_WHAT YOU NEED TO DO:_
Provide only the number of lines in the data below that contain the word "participación".

_GIVEN ENTRIES:_
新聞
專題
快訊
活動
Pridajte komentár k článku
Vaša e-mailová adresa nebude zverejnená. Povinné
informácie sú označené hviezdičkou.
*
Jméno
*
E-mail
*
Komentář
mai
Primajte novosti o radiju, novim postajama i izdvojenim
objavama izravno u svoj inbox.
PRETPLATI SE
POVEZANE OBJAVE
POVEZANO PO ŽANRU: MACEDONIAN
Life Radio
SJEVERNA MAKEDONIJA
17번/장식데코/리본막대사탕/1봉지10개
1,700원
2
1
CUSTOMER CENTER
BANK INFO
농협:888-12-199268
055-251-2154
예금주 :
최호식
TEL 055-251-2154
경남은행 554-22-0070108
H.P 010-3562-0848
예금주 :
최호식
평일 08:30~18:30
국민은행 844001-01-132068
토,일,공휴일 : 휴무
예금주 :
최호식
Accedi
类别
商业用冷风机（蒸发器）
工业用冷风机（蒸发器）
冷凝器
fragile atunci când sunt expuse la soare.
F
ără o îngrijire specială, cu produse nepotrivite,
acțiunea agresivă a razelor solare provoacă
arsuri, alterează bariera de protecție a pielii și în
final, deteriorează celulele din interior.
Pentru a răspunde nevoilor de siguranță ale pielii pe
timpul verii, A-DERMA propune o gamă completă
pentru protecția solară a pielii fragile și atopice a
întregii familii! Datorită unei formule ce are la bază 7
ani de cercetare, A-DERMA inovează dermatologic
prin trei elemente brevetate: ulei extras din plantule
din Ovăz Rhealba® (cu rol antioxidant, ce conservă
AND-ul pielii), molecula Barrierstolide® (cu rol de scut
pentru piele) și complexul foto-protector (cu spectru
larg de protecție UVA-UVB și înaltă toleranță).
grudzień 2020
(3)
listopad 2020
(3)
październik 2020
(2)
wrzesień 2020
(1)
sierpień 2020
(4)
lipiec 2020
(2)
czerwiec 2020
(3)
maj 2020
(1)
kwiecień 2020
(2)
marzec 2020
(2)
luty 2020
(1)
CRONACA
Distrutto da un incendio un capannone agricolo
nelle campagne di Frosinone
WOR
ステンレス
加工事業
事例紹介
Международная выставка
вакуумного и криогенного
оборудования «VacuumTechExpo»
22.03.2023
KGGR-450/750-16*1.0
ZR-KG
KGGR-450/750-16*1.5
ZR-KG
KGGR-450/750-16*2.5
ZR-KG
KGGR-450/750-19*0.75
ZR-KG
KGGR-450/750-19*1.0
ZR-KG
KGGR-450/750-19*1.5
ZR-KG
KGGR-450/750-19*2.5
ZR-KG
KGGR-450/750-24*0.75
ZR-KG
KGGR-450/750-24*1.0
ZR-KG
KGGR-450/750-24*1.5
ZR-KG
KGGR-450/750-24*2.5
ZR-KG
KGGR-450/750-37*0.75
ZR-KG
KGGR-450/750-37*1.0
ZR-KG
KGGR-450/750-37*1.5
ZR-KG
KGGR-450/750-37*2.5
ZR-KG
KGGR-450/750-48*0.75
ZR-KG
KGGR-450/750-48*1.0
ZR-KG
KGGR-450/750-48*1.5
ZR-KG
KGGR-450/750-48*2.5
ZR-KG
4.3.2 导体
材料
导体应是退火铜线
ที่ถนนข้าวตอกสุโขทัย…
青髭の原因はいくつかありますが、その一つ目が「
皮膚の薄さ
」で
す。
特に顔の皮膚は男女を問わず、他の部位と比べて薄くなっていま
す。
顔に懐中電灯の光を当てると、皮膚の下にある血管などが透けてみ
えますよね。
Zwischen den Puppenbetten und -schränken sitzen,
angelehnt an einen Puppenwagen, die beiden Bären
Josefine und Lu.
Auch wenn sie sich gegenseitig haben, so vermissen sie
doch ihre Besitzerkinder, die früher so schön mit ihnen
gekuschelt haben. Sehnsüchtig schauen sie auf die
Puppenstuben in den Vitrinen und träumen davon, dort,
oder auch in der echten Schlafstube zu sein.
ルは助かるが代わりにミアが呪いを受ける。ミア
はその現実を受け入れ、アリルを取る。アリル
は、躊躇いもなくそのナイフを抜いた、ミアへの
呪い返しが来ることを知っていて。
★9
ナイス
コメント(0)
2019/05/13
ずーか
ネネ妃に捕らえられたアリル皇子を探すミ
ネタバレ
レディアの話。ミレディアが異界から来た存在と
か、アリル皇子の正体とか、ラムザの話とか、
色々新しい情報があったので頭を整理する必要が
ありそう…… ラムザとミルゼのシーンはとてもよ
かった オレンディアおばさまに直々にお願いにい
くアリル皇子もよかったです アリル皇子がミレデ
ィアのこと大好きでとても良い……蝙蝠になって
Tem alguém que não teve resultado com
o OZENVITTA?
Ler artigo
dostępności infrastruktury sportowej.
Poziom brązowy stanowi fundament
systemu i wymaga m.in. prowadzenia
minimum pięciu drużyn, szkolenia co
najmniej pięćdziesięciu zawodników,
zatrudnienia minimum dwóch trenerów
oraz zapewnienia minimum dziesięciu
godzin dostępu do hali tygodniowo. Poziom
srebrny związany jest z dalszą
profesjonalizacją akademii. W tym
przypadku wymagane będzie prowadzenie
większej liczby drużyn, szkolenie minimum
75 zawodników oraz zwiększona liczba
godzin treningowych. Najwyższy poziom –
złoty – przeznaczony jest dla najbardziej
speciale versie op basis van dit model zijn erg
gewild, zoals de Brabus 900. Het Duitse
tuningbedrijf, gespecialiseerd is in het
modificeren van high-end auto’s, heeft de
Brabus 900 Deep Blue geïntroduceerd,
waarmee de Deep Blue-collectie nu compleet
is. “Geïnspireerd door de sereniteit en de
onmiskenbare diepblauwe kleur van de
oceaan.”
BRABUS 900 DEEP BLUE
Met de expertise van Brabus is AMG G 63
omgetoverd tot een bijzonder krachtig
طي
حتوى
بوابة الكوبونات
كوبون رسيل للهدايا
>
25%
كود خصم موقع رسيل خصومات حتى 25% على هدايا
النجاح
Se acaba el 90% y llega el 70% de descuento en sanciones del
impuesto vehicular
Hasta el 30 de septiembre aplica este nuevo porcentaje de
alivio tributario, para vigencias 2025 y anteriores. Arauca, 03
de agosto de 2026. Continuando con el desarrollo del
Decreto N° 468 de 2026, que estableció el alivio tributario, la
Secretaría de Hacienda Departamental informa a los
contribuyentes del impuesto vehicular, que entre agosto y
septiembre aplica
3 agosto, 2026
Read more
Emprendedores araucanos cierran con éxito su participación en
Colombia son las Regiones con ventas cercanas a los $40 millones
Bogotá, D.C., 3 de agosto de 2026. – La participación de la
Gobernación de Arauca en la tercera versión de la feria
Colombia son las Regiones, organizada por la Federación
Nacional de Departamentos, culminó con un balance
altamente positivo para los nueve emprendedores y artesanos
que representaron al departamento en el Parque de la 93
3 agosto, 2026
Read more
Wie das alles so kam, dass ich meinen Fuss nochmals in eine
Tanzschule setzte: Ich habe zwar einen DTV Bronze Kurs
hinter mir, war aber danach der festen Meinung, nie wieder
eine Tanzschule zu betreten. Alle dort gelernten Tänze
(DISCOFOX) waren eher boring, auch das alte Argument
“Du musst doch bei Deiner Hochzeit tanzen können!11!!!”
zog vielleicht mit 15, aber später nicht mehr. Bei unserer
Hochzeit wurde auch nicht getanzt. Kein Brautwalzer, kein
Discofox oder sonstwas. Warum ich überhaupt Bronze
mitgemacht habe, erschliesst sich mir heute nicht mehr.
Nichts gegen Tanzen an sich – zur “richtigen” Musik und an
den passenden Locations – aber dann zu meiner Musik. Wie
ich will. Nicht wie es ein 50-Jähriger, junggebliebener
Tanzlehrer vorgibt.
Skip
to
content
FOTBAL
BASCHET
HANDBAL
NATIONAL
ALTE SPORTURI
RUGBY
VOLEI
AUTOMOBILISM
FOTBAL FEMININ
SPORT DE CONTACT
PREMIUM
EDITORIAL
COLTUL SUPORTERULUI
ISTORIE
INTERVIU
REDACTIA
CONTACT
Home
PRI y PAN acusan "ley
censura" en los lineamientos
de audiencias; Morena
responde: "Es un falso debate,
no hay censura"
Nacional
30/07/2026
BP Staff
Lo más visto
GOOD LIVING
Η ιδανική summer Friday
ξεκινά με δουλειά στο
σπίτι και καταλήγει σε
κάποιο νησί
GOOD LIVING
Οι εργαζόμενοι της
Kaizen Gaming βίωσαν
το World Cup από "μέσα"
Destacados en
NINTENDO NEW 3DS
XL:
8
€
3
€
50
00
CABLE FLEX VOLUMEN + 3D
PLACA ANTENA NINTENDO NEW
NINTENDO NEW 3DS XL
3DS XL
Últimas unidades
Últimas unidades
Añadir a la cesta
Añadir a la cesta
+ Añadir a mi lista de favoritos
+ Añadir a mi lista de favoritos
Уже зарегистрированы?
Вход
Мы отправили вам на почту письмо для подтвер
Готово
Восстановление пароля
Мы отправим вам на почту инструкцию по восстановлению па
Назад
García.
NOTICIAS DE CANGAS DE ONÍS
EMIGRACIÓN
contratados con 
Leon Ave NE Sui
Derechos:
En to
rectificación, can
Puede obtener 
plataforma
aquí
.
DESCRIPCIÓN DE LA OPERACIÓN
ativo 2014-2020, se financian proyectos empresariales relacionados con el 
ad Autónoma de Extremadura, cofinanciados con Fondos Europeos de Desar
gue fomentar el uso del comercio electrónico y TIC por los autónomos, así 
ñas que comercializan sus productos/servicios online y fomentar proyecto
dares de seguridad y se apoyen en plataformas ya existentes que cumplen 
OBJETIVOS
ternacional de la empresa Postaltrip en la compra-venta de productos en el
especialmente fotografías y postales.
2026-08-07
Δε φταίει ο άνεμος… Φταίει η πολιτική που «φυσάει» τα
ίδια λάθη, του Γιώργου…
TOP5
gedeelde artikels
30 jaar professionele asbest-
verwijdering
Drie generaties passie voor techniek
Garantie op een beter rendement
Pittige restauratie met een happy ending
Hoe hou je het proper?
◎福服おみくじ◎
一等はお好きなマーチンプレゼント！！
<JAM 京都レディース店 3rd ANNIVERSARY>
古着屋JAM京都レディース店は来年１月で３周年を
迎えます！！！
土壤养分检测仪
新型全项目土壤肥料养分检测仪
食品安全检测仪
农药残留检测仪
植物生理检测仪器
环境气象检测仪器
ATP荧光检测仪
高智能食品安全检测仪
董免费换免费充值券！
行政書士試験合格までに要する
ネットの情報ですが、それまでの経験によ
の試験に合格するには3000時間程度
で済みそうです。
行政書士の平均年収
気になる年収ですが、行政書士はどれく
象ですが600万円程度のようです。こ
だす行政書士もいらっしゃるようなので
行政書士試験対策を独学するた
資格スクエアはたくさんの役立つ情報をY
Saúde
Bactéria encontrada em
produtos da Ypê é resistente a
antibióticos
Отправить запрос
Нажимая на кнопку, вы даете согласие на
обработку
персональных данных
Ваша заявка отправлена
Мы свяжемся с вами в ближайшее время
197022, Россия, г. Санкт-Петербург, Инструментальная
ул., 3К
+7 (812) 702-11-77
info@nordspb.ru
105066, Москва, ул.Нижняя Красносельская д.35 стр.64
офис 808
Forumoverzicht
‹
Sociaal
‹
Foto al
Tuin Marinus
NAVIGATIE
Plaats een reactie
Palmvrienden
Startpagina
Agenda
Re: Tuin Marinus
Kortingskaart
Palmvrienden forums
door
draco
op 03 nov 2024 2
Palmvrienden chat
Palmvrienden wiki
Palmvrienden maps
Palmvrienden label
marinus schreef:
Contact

_FINAL ANSWER:_
2